* Tarefas a resolver:
[1] Pode transformar numa lista breve o parágrafo do texto sobre “Our Madness” que começa por “Aqui, a Guiné de “Tabatô””, mantendo os factos principais?
[2] Pode copiar, sem qualquer alteração, o trecho do texto sobre “Our Madness” que vai desde “Aqui, a Guiné” até “se faz sentir.”, inclusive?
[3] Consegue retomar o texto sobre “Our Madness” a partir do ponto em que termina?

* Texto fornecido:
◇ ◇ ◇

Aqui, a Guiné de “Tabatô” é substituída por Moçambique, um país registado pelos olhos da loucura oriundos de um sanatório, onde um muro separa esse biótopo utópico das diferentes devaneações para com o vermelho-sangue dos assombrados. Como Gil Vicente e as suas Barcas Infernais, o Louco corresponde à figura do verdadeiro sem o filtro da cordialidade civil, hoje, equiparado a discursos populistas. Em “Our Madness”, essa loucura materializa-se em fantasias impactantes em direção ao centro da raiva exercitada pela Humanidade. Novamente a Guerra Colonial serve de fronte às sentenças da culpa branca, e a Escravidão um elo para com o ensurdecedor silêncio que se faz sentir.

◇ ◇ ◇

* Dados fornecidos:

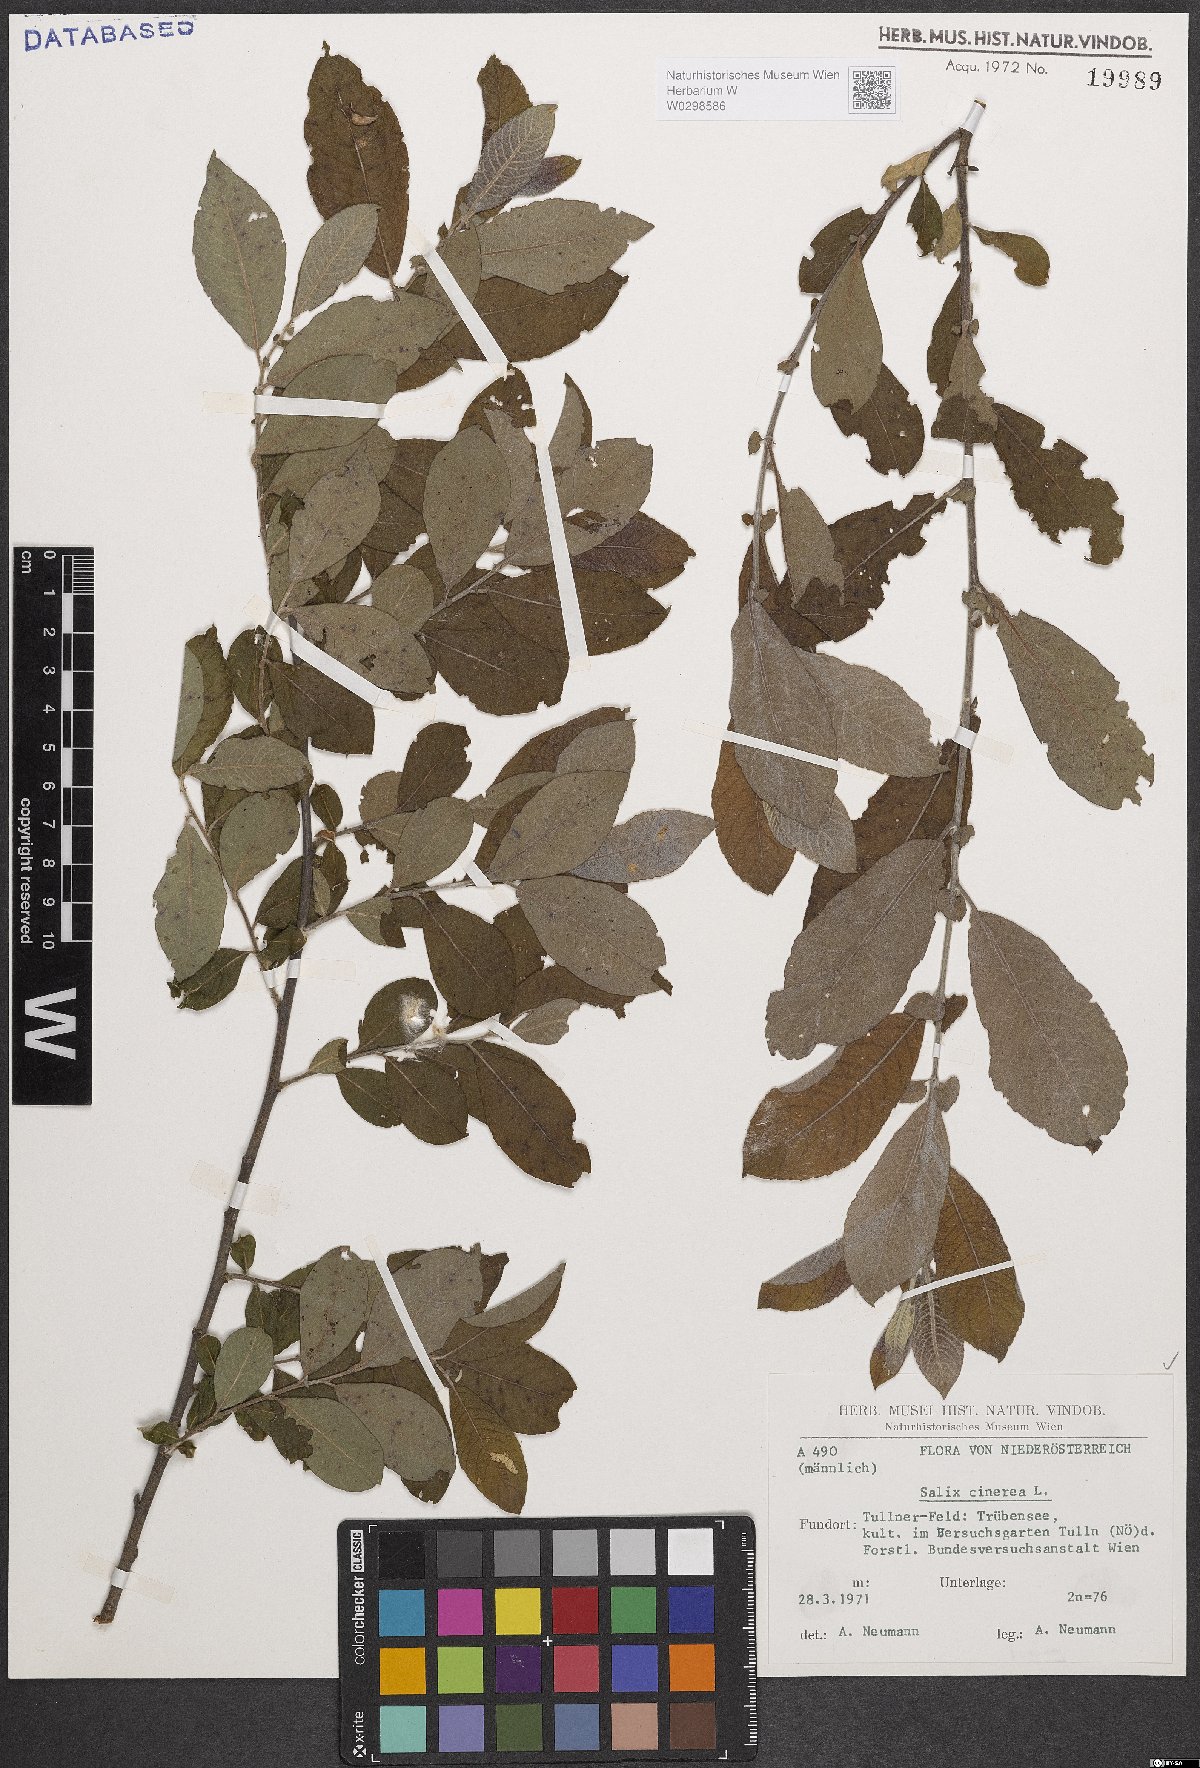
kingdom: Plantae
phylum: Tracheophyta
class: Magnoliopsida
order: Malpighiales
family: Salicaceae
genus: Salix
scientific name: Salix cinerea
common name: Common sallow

◇ ◇ ◇

* Respostas:
[1]
- A Guiné de “Tabatô” dá lugar a Moçambique, registado pelos olhos da loucura a partir de um sanatório.
- No sanatório, um muro separa esse biótopo utópico das devaneações para com o vermelho-sangue dos assombrados.
- Como nas Barcas Infernais de Gil Vicente, o Louco é a figura do verdadeiro sem o filtro da cordialidade civil, hoje equiparado a discursos populistas.
- Em “Our Madness”, a loucura materializa-se em fantasias impactantes que se dirigem ao centro da raiva exercitada pela Humanidade.
- A Guerra Colonial volta a servir de fronte às sentenças da culpa branca.
- A Escravidão é um elo para com o silêncio ensurdecedor.

[2]
Aqui, a Guiné de “Tabatô” é substituída por Moçambique, um país registado pelos olhos da loucura oriundos de um sanatório, onde um muro separa esse biótopo utópico das diferentes devaneações para com o vermelho-sangue dos assombrados. Como Gil Vicente e as suas Barcas Infernais, o Louco corresponde à figura do verdadeiro sem o filtro da cordialidade civil, hoje, equiparado a discursos populistas. Em “Our Madness”, essa loucura materializa-se em fantasias impactantes em direção ao centro da raiva exercitada pela Humanidade. Novamente a Guerra Colonial serve de fronte às sentenças da culpa branca, e a Escravidão um elo para com o ensurdecedor silêncio que se faz sentir.

[3]
É um filme que presta no seu “surrealismo”, assim chamaremos com a nossa indiscrição, à vontade de ser decifrado. Contudo, o críptico deste amontoado de representações prende-se, não fechando um filme mas tornando-o vaporoso, não denso, e sim etéreo. As interpretações são múltiplas nesta viagem por uma narrativa quase isenta de diálogos, onde a voz off sussurrante atenta-se de forma xamânica nas diferentes questões (essa encruzilhada representativa leva-nos a encontrar gratuidade nas próprias reinvenções do físico). Desde o país imaginário nunca concretizado, aquele visto pelos olhos do louco(a), ou dos ídolos ocidentais que não se vingam em terras sangrentas cujo vermelhão é diversas vezes filtrado pelo preto-e-branco (a fotografia é da autoria de Sabine Lancelin, que trabalhou com cineastas como Manoel De Oliveira, Raoul Ruiz ou João Mário Grilo) ou até mesmo pelo negativo (o contraste do eros e thanatos).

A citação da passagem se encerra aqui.